Elle prit ses doigts décharnés dans ses deux petites mains ; elle baissa la tête et les effleura de ses lèvres. Moore était très-ému ; une ou deux grosses larmes coulaient sur ses joues creuses.

« Je veux garder ces choses-là dans mon cœur, Cary : je veux mettre à part ce baiser, et vous en entendrez parler quelque jour.

— Sortez ! s’écria Martin ouvrant la porte. Venez vite, vous avez eu vingt minutes au lieu d’un quart d’heure.

— Elle ne va pas encore partir, petit drôle.

— Je n’ose rester plus longtemps, Robert.

— Pouvez-vous promettre de revenir ?

— Non, elle ne le peut pas, répondit Martin. La chose ne doit pas dégénérer en habitude ; je ne peux pas me donner cette peine-là. C’est fort bien pour une fois, mais je ne veux pas que cela se répète.

— Vous ne voulez pas que cela se répète !
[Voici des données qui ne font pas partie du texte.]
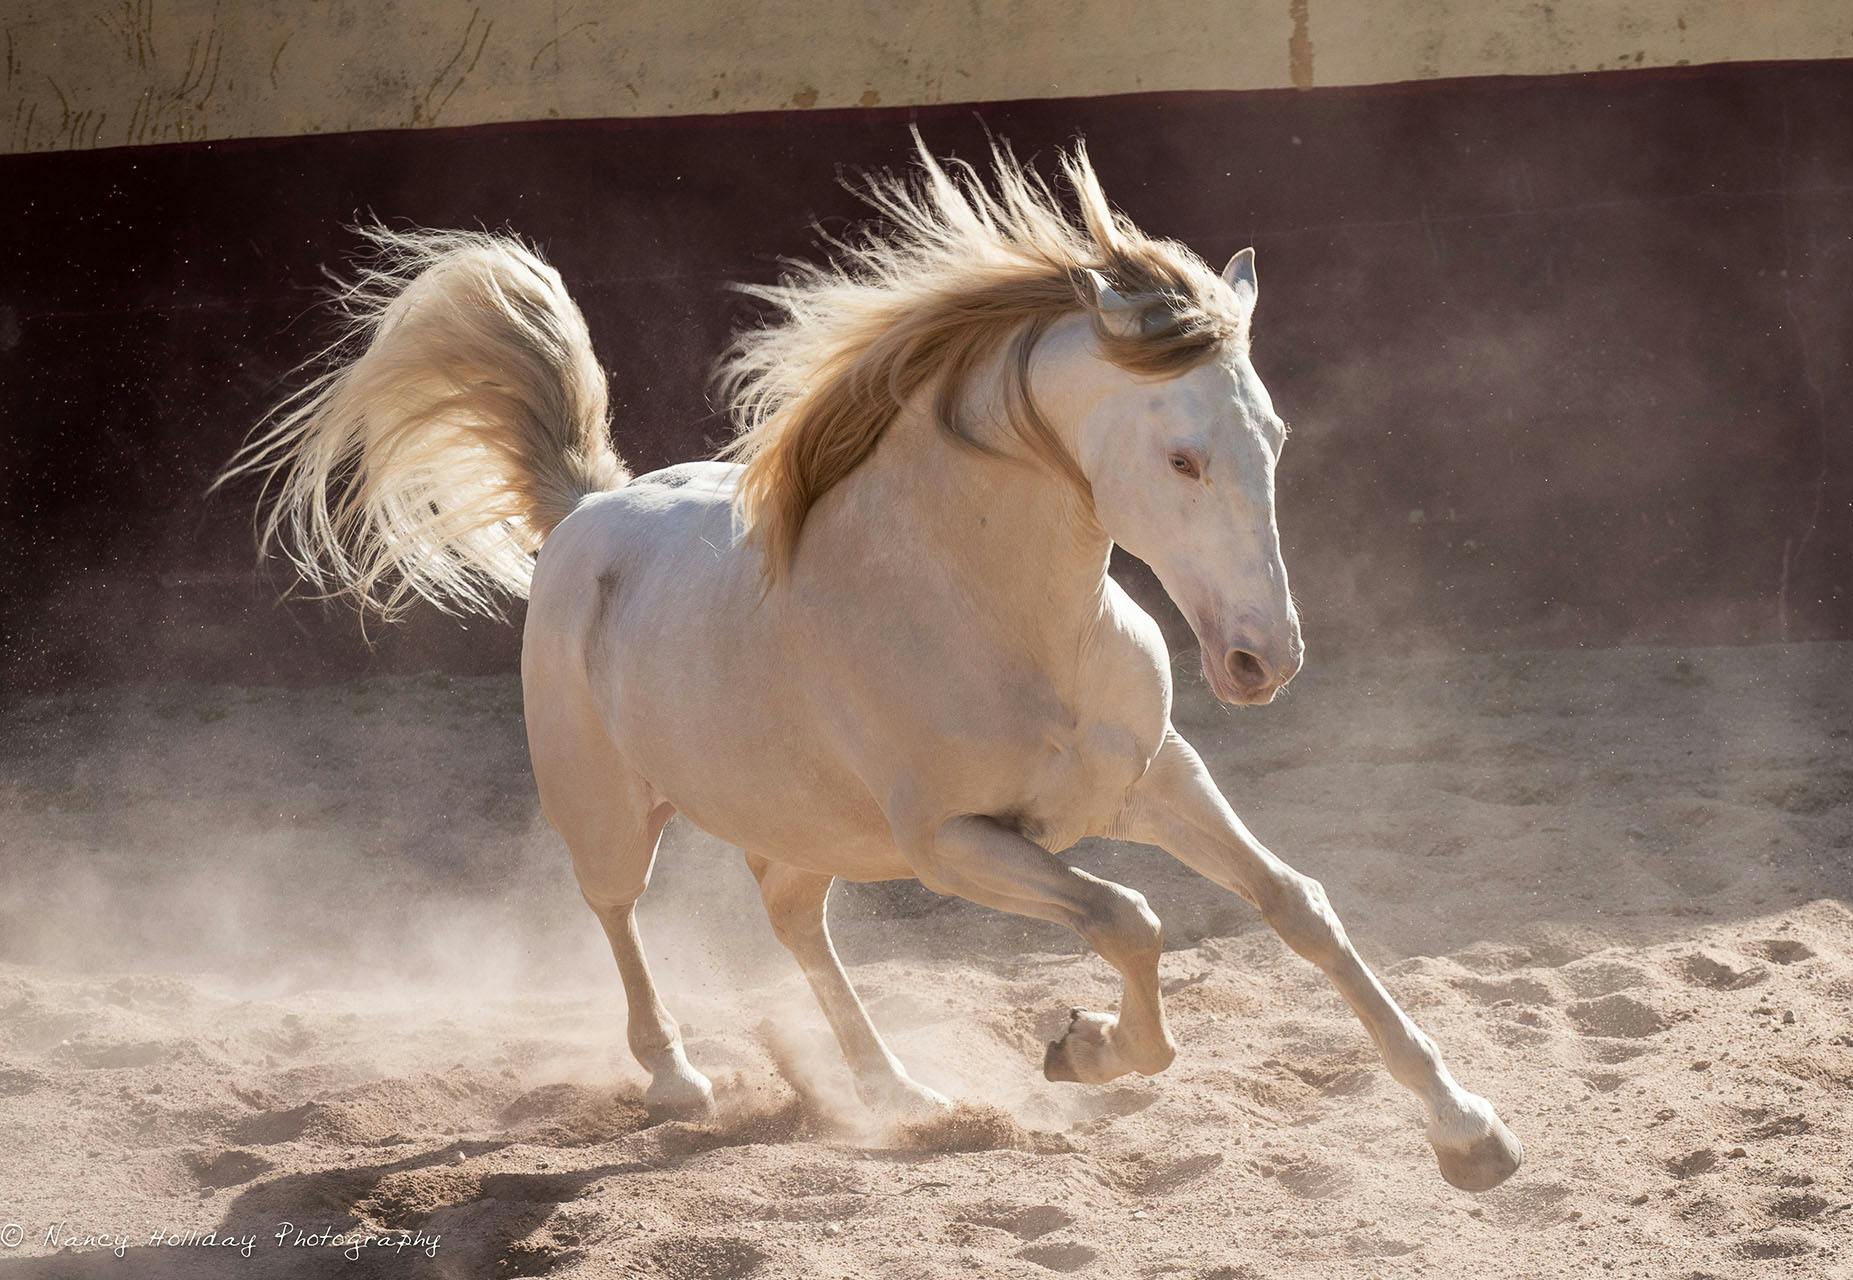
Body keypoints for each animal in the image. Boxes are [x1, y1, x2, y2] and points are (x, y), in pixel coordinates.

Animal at [220, 138, 1519, 1192]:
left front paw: (1470, 1133)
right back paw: (680, 1077)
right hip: (607, 810)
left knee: (796, 924)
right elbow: (1131, 917)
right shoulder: (955, 843)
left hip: (802, 827)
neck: (1002, 620)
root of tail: (586, 509)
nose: (1263, 657)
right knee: (620, 914)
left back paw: (899, 1093)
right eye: (1182, 456)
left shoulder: (1154, 776)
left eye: (1274, 439)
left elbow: (1296, 904)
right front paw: (1083, 1048)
— Chut ! ne le vexez pas, nous n’aurions pu nous voir aujourd’hui sans lui : mais je reviendrai, si c’est votre désir que je revienne.

— C’est mon désir, mon seul désir, presque le seul désir que je puisse éprouver.

— Venez à l’instant ; ma mère a toussé, elle s’est levée et vient de poser ses pieds sur le parquet. Qu’elle vous surprenne seulement sur l’escalier, miss Caroline ! vous n’avez pas le temps de lui dire au revoir (s’avançant entre elle et Moore) ; il faut marcher.

— Mon châle, Martin.

— Je l’ai. Je vous le mettrai lorsque vous serez dans le vestibule. »

Il les força de se séparer. Il ne voulut permettre d’autres adieux que ceux des regards : il porta à moitié Caroline en bas de l’escalier. Dans le vestibule, il l’enveloppa de son châle, et si le pas de sa mère, qui se faisait entendre dans la galerie, et un sentiment de timidité, la noble et naturelle impulsion de son jeune cœur, ne l’eussent retenu en arrière, il eût réclamé sa récompense, il eût dit : « Maintenant, miss Caroline, pour, tout cela, donnez-moi un baiser. » Mais avant que les paroles fussent tombées de ses lèvres, elle était sur la route, plutôt effleurant que traversant la neige.

« Elle est ma débitrice, et je serai payé, » dit-il.

Il se flattait que c’était l’occasion, non l’audace, qui lui avait manqué. Il se jugeait mal, et s’estimait un peu moins qu’il ne valait.